Australia’s corporate regulator said it was investigating possible breaches of disclosure rules at share market operator ASX Ltd over a troubled rebuild of its trading software, potentially exposing the stock exchange to criminal prosecution. The investigation into the world’s No. 15 stock exchange marks an escalation in the backlash that has rocked ASX since it pulled a blockchain-based overhaul of its trading, clearing and settlement system last November despite years of assurances the project was on track.
The Australian Securities and Investments Commission (ASIC) and Reserve Bank of Australia had already publicly rebuked the exchange and demanded more thorough reporting on plans to update the 30-year-old software at the heart of the economy. The federal government said it wants to break up ASX’s monopoly over clearing and settlement. Now, ASIC is investigating “suspected contraventions” of laws around continuous disclosure of market-sensitive information, misleading or deceptive conduct, and exercising duties responsibly, ASX said in a statement.

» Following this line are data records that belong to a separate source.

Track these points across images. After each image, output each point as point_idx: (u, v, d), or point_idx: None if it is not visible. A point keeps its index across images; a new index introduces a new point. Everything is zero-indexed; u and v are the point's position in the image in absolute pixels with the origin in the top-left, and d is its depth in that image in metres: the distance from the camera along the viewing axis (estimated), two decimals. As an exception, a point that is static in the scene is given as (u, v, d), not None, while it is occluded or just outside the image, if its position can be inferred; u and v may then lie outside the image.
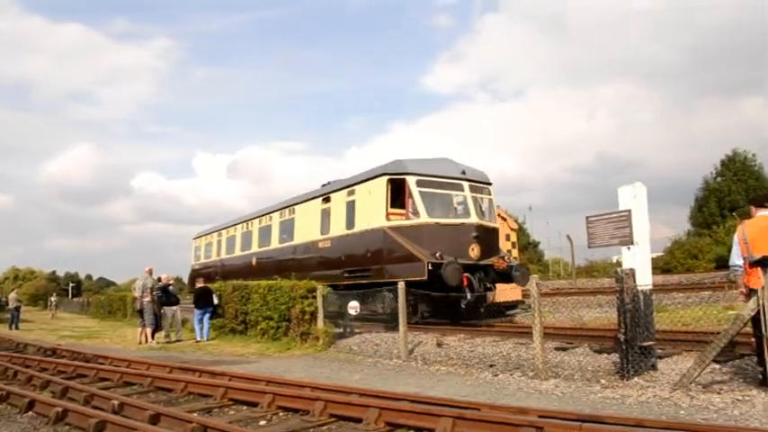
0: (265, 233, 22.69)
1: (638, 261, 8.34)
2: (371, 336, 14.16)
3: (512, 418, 5.40)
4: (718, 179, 43.34)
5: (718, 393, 6.73)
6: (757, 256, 6.78)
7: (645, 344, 8.00)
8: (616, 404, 6.63)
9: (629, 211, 8.47)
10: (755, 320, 6.70)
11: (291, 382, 8.25)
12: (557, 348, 10.34)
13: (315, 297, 14.24)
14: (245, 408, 7.28)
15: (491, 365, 9.85)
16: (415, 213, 14.84)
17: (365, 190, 16.04)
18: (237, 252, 25.26)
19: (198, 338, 16.84)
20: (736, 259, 7.11)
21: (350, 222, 16.49)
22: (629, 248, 8.41)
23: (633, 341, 7.93)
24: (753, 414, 5.78)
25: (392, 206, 15.55)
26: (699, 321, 12.04)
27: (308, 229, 18.93)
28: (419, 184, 15.02)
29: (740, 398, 6.38)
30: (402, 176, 15.18)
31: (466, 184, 15.51)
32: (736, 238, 7.24)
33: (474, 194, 15.59)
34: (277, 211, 21.77)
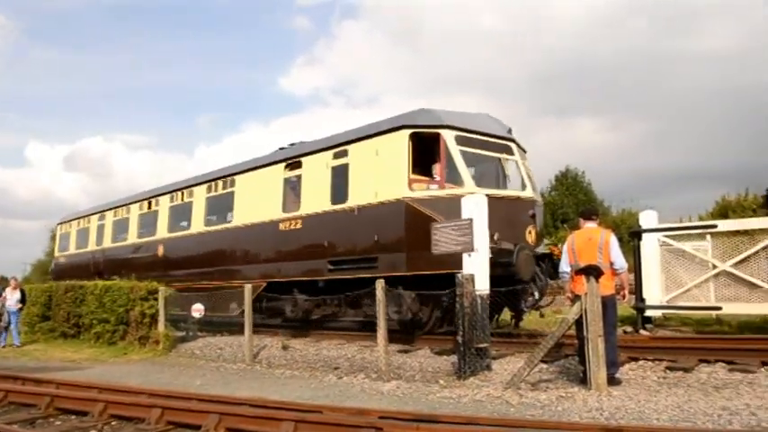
0: (179, 214, 17.46)
1: (477, 267, 8.75)
2: (215, 339, 13.84)
3: (352, 420, 5.49)
4: (552, 193, 46.43)
5: (545, 391, 7.20)
6: (582, 264, 7.36)
7: (480, 345, 8.42)
8: (453, 403, 6.91)
9: (471, 219, 8.89)
10: (579, 323, 7.24)
11: (126, 389, 7.92)
12: (400, 351, 10.62)
13: (156, 299, 13.64)
14: (73, 417, 6.89)
15: (336, 368, 9.94)
16: (457, 182, 10.92)
17: (369, 150, 11.72)
18: (131, 239, 19.25)
19: (17, 343, 15.61)
20: (565, 267, 7.70)
21: (338, 195, 12.16)
22: (469, 255, 8.81)
23: (470, 343, 8.32)
24: (573, 409, 6.23)
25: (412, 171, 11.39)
26: (531, 324, 12.87)
27: (258, 206, 14.24)
28: (459, 141, 11.00)
29: (563, 395, 6.86)
30: (434, 130, 11.09)
31: (515, 147, 11.91)
32: (565, 247, 7.82)
33: (524, 161, 12.08)
34: (201, 184, 16.44)
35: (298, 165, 13.39)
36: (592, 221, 7.82)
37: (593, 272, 7.18)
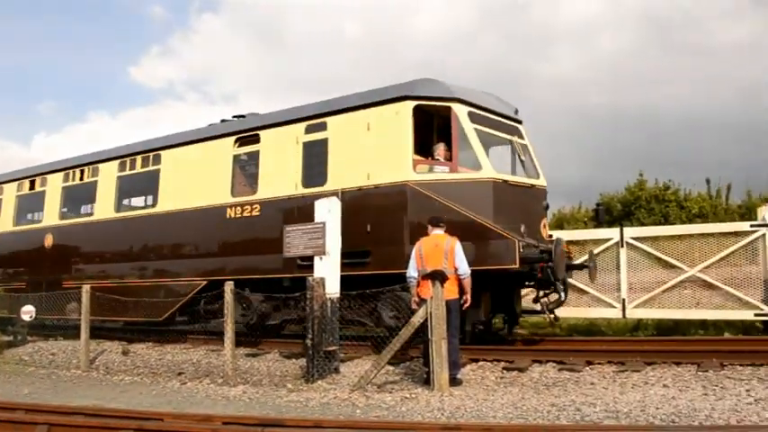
0: (78, 196, 14.88)
1: (329, 271, 8.81)
2: (48, 344, 12.84)
3: (195, 427, 5.35)
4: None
5: (390, 392, 7.37)
6: (429, 269, 7.63)
7: (329, 348, 8.47)
8: (300, 407, 6.90)
9: (324, 223, 8.93)
10: (425, 326, 7.49)
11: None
12: (248, 354, 10.44)
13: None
14: None
15: (180, 373, 9.60)
16: (471, 165, 9.67)
17: (357, 123, 10.04)
18: (2, 227, 15.81)
19: None
20: (412, 271, 7.93)
21: (313, 177, 10.45)
22: (321, 258, 8.84)
23: (319, 346, 8.35)
24: (417, 409, 6.43)
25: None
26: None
27: (194, 188, 11.96)
28: (472, 118, 9.65)
29: (408, 396, 7.07)
30: (444, 103, 9.73)
31: (523, 129, 10.73)
32: (413, 253, 8.06)
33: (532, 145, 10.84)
34: (111, 160, 13.70)
35: (254, 139, 11.33)
36: (439, 228, 8.12)
37: (438, 277, 7.47)
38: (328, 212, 9.00)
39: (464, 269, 7.77)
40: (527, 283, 9.87)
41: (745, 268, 10.93)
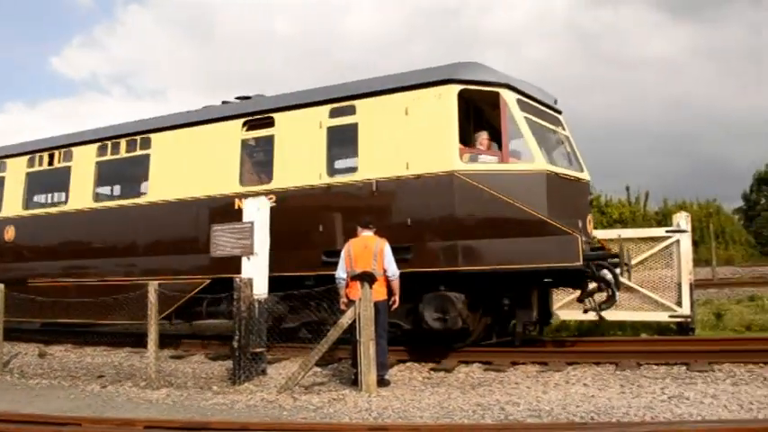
0: (46, 183, 13.59)
1: (257, 271, 8.71)
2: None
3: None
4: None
5: (318, 394, 7.40)
6: (358, 271, 7.66)
7: (256, 350, 8.39)
8: (226, 409, 6.83)
9: (253, 223, 8.82)
10: (353, 327, 7.50)
11: None
12: (172, 357, 10.24)
13: None
14: None
15: (100, 376, 9.35)
16: (520, 156, 9.32)
17: (392, 107, 9.43)
18: None
19: None
20: (341, 273, 7.96)
21: (340, 165, 10.35)
22: (249, 259, 8.73)
23: (246, 348, 8.24)
24: (344, 410, 6.48)
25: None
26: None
27: (193, 176, 11.04)
28: (521, 106, 9.19)
29: (335, 397, 7.11)
30: (492, 89, 9.20)
31: (563, 120, 10.38)
32: (342, 253, 8.07)
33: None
34: (89, 143, 12.43)
35: (267, 123, 10.54)
36: (368, 230, 8.16)
37: (367, 278, 7.51)
38: (257, 211, 8.94)
39: (393, 271, 7.85)
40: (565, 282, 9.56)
41: (661, 272, 11.45)
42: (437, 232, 8.93)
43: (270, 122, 10.46)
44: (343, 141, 9.94)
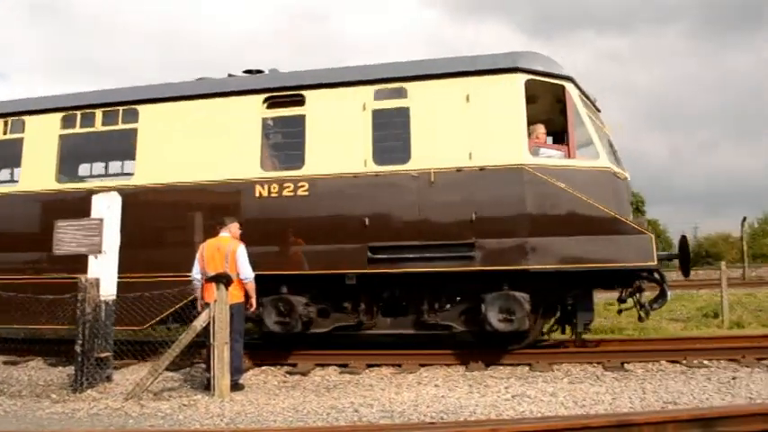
0: None
1: (105, 271, 8.25)
2: None
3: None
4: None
5: (168, 400, 7.09)
6: (211, 272, 7.46)
7: (102, 355, 7.93)
8: (65, 419, 6.41)
9: (102, 219, 8.34)
10: (207, 330, 7.30)
11: None
12: (5, 362, 9.50)
13: None
14: None
15: None
16: (588, 153, 9.01)
17: (450, 92, 8.85)
18: None
19: None
20: (195, 274, 7.71)
21: (388, 152, 9.09)
22: (96, 257, 8.25)
23: (90, 352, 7.78)
24: (195, 416, 6.26)
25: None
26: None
27: (200, 157, 9.45)
28: (582, 102, 9.00)
29: (186, 403, 6.84)
30: (558, 81, 8.92)
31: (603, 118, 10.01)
32: (197, 254, 7.83)
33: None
34: (49, 112, 10.22)
35: (294, 101, 9.37)
36: (225, 230, 7.98)
37: (222, 280, 7.32)
38: (107, 209, 8.44)
39: (246, 273, 7.69)
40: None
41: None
42: (505, 229, 8.42)
43: (299, 100, 9.32)
44: (391, 126, 9.09)
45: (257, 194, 9.09)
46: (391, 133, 9.16)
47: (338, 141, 9.02)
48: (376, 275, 8.69)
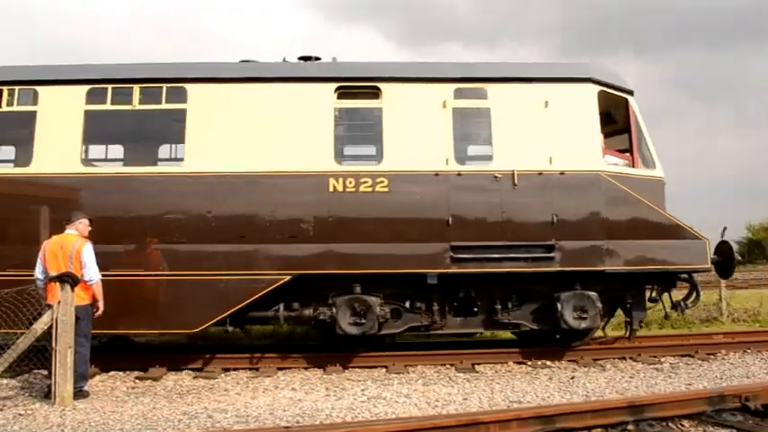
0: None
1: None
2: None
3: None
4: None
5: (1, 410, 6.55)
6: (53, 272, 7.00)
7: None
8: None
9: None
10: (50, 334, 6.83)
11: None
12: None
13: None
14: None
15: None
16: (647, 163, 9.56)
17: (529, 97, 9.08)
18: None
19: None
20: (38, 273, 7.21)
21: (469, 151, 9.58)
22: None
23: None
24: (32, 427, 5.89)
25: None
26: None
27: (262, 145, 8.79)
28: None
29: (23, 412, 6.42)
30: (623, 95, 9.58)
31: None
32: (40, 253, 7.31)
33: None
34: (70, 84, 8.82)
35: (369, 92, 9.09)
36: (71, 228, 7.50)
37: (67, 280, 6.88)
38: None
39: (92, 274, 7.25)
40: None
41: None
42: (583, 231, 8.80)
43: (374, 93, 9.07)
44: (472, 126, 9.19)
45: (331, 188, 8.70)
46: (473, 133, 9.30)
47: (418, 137, 8.92)
48: (455, 275, 8.72)
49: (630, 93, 9.65)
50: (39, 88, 8.76)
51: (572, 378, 7.89)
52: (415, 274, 8.65)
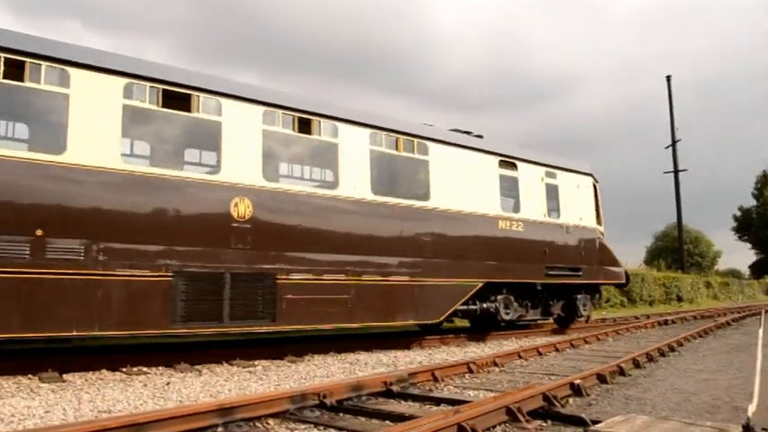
0: (279, 152, 10.69)
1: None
2: None
3: None
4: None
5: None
6: None
7: None
8: None
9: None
10: None
11: None
12: None
13: None
14: None
15: None
16: (599, 223, 16.33)
17: (572, 181, 15.51)
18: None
19: None
20: None
21: (552, 210, 14.79)
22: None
23: None
24: None
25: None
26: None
27: (465, 192, 12.63)
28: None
29: None
30: (595, 184, 16.48)
31: None
32: None
33: None
34: (361, 126, 11.14)
35: (513, 166, 14.00)
36: None
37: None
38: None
39: None
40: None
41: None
42: (593, 261, 15.52)
43: (515, 167, 14.02)
44: (553, 194, 14.93)
45: (500, 226, 13.35)
46: (552, 198, 14.92)
47: (533, 198, 14.37)
48: (546, 284, 14.29)
49: (597, 182, 16.51)
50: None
51: (167, 384, 7.52)
52: (530, 283, 13.93)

The exchange “takes its obligations very seriously and will cooperate fully with ASIC”, the statement added.
ASIC confirmed the investigation referred to in ASX’s announcement but declined further comment. ASX did not say whether the regulator was investigating individuals or whether it was considering criminal or civil court proceedings. It declined to comment beyond its statement. Under Australian corporate law, companies can face fines of up to A$10.5 million ($7 million) for misleading disclosures, while company directors can face prison sentences of up to 15 years and fines of up to A$1.1 million, according to the ASIC website.
“No one would suggest this is anything other than a very significant development, because of the position of ASX in the economy and also the fact that it’s clearly a wide-ranging investigation and possible penalties can be significant,” said Ian Ramsay, director of University of Melbourne’s Centre for Corporate Law and Securities Regulation. Jason Harris, a professor of corporate law at Sydney University, said ASIC might pursue a criminal case against ASX directors but it typically resolved cases involving breaches of continuous disclosure rules with fines.
The ASIC investigation covered ASX directors’ actions from Oct. 28, 2020 to March 28, 2022, ASX’s statement said. On the first date, ASX gave a “go-live” date of April 2023 for the blockchain-based overhaul; on the second date, the exchange said the project was delayed but progressing well.
ASX’s chairman and CEO during that period have since left, while the CEO since August 2022, Helen Lofthouse, worked at the company during that period but was not on the board. On Wednesday, Lofthouse called a virtual all-staff meeting and told the company’s 760 employees to remain focused on their work, a person with knowledge of the situation told Reuters. ASX’s current chairman, Damian Roche, has been a director since 2014.